One more time: Frank Miller created 300. Zack Snyder merely made a slavish, beat-for-beat adaptation of it. Every word, every image, every idea in the movie comes from Miller. The actual AV Club article makes that clear:
This wasn’t the first time someone so slavishly recreated one of Miller’s comics; Robert Rodriguez had done the same thing with Sin City in 2005, even giving Miller a co-directing credit. But 300 was even more striking in its fealty, partly because it’s a more sweeping, immersive cinematic vision and partly because it more closely mirrors Miller’s worldview. And Frank Miller happens to be fucking crazy.
Miller was a comics hero, the guy who’d turned Daredevil into a noir fever dream and helped inaugurate a new era of grimly sophisticated storytelling with 1986’s The Dark Knight Returns. Once upon a time, the darkness and misanthropy of his work made him a fascinating, transformative figure. These days, every time he writes a bitterly disgusted blog post about Occupy Wall Street or whatever, it becomes increasingly obvious that the darkness isn’t a put-on.

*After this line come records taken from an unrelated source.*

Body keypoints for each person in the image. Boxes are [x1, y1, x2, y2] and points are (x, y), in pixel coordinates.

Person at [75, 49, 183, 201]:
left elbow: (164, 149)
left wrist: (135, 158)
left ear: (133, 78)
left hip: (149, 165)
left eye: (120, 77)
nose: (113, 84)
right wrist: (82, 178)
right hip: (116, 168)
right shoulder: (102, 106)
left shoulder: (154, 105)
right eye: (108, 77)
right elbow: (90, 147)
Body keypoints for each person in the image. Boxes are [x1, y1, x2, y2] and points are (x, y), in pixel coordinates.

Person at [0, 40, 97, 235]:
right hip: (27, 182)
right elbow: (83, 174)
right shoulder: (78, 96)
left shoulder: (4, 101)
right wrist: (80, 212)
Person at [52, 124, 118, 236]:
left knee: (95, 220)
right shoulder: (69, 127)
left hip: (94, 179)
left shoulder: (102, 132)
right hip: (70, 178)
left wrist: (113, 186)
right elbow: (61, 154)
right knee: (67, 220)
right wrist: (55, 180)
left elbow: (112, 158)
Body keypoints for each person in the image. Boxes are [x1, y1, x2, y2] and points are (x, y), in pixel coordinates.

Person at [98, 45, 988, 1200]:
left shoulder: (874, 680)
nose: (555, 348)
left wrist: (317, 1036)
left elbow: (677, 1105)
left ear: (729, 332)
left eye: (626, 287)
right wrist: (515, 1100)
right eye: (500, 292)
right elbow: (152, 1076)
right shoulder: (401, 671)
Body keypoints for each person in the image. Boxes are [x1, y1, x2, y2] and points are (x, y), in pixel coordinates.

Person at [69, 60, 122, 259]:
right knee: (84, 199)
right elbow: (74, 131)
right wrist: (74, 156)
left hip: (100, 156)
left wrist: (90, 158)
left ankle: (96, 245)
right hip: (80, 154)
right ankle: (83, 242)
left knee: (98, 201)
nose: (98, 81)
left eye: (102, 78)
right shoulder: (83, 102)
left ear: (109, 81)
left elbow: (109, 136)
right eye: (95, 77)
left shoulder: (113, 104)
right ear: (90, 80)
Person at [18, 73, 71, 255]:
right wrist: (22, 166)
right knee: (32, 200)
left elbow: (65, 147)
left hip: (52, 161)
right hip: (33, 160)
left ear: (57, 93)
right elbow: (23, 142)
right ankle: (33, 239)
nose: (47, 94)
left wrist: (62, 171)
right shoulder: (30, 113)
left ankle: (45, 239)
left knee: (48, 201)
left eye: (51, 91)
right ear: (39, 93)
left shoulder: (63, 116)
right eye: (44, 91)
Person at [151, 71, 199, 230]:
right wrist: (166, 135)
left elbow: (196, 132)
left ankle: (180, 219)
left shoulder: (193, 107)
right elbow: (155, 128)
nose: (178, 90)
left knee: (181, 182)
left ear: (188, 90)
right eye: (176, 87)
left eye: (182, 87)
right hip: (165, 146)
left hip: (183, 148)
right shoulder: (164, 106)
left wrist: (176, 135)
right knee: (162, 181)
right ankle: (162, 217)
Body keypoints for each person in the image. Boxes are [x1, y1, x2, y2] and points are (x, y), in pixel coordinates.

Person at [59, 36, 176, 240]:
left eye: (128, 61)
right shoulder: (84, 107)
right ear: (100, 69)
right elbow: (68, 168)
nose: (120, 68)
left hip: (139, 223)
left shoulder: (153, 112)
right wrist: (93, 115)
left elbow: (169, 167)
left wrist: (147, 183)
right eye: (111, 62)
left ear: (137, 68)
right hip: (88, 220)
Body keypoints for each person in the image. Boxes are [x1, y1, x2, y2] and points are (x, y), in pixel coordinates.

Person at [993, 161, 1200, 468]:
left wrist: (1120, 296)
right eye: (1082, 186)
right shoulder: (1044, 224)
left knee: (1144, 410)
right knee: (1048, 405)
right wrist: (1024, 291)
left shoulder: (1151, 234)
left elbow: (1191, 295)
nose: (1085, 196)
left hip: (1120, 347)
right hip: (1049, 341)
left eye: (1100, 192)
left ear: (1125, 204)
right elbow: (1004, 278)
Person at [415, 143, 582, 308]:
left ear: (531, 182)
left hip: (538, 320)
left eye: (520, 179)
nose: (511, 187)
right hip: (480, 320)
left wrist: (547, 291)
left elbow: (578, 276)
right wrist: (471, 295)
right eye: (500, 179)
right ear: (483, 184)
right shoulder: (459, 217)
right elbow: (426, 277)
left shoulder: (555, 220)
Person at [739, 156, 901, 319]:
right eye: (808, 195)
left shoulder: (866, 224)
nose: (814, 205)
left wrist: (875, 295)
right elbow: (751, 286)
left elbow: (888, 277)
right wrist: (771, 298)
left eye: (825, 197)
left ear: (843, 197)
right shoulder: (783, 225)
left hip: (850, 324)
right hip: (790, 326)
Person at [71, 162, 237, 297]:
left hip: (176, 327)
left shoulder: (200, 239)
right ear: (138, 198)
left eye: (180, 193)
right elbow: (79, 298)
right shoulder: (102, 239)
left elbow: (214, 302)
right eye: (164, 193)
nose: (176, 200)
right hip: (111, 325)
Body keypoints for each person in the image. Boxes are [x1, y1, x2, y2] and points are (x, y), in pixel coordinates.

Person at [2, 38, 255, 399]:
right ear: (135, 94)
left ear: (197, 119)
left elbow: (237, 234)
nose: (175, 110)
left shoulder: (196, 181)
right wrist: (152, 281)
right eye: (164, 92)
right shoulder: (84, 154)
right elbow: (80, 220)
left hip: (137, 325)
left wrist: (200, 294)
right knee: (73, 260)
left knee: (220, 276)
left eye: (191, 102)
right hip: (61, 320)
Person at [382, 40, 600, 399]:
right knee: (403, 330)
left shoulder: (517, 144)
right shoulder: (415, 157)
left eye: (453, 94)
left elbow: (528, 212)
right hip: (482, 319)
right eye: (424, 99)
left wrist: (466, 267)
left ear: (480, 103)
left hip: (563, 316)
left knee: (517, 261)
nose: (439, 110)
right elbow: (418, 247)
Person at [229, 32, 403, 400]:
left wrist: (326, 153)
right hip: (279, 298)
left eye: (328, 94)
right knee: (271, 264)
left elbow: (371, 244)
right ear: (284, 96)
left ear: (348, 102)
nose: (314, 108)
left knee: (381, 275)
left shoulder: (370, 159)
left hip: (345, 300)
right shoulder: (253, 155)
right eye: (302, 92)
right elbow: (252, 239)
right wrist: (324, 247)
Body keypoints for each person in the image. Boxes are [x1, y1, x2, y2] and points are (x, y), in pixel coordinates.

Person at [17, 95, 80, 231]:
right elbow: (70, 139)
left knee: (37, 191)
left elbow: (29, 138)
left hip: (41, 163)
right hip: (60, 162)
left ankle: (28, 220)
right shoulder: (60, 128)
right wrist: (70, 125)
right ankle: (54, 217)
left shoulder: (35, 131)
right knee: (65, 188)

He really lives it: He really is a paranoid reactionary with an active imagination. That helped produce some great art, and it also led him to tell the nakedly fascistic story he told in 300, a story that became all the more jarring when Snyder rendered it as blockbuster entertainment.
Despite the headline, it's overtly the opinion of the article's writer that Miller is the main one responsible for the film's problematical attitudes, and Snyder's culpability lies mainly in deeming Miller's work worthy of faithful emulation, and in making a film so visually striking that it vastly increased the exposure of Miller's fascistic work. If Miller is the "Hitler" in this analogy, Snyder is merely the Leni Riefenstahl. Or the D.W. Griffith -- the article specifically likens 300 to The Birth of a Nation, a superbly made film popularizing a toxic ideology. So your assumption that this is some kind of personal vendetta against Snyder specifically is badly off the mark.